The month of March has come and gone in what seems like the blink of an eye! U.S. Senate bills on FDA inspections were filed, regulations were proposed for the medical device industry, and research was conducted on the effects of 3D printing on the pharma and medical device markets. So, in case you missed it, here is a quick recap of what you might have missed in the Medical Device Industry last month.
A bill that was sponsored by Senators Johnny Isakson (R-Ga.) and Michael Bennet (D-Colo.) was filed in the U.S. Senate seeks to streamline FDA inspections of medical device manufacturers by creating a more transparent, risk-based approach. The bill would direct the Health and Human Services Department secretary to “adopt a uniform process and uniform standards applicable to inspections of domestic and foreign device establishments.” Among other processes, the FDA inspection measure would require daily communication from the agency’s inspectors on investigation statuses. The bill is believed to help modernize the FDA inspection process and lead to higher levels of patient safety and more efficient use of inspector time and effort.
Considered to be one of the most significant policy shifts of this year, the government in India made a decision to move the medical device industry out of the pharmaceutical sector. According to Finance Minister Arun Jaitley, the new regulations for the medical device industry will be harmonized with international regulations to attract investment into the sector along with reducing the cost of medical devices. The new rules also pursue to evolve a culture of self-compliance by manufacturers of medical devices and the manufacturing licenses for Class A medical devices will be granted without previous audit of the manufacturing site.

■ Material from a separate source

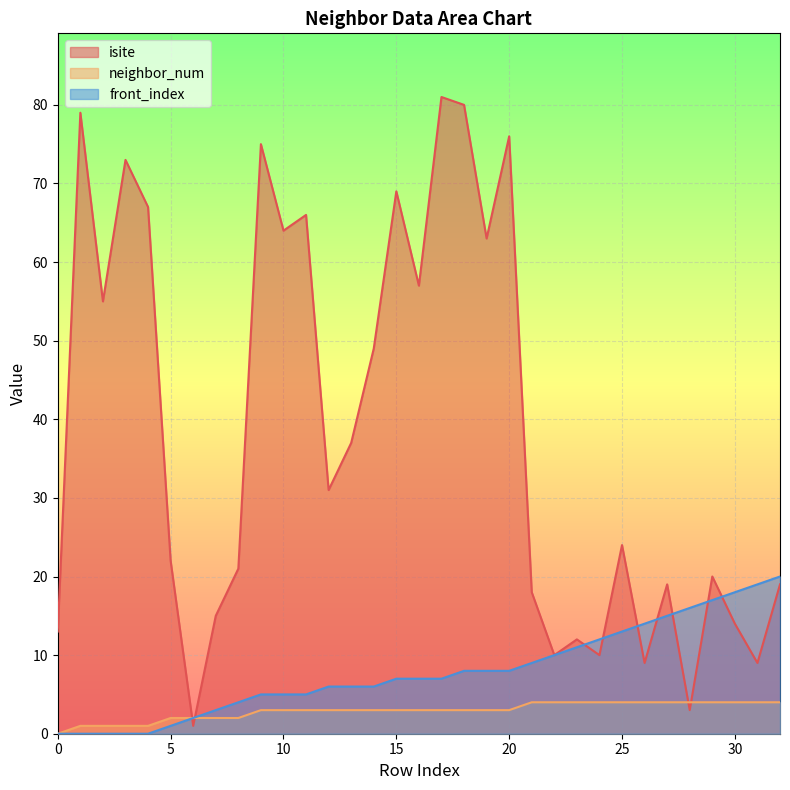

At which category is the sum across all series the highest?

17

Market analysts have determined that the healthcare industry can benefit from the use of 3D printing technology to help customize medical devices. Resent research conducted by TechVision on 3D printing for healthcare has shown that a great number of markets have shown an interest in implementing 3D printing in a drive towards more personalized medicine. Along with impacting the pharma market, researchers explain that using 3D printing technology for designing and prototyping can also help reduce wastage materials. The research also explains that current products being developed using 3D printing technology are largely in areas like medical implants, prosthetics and surgical guides.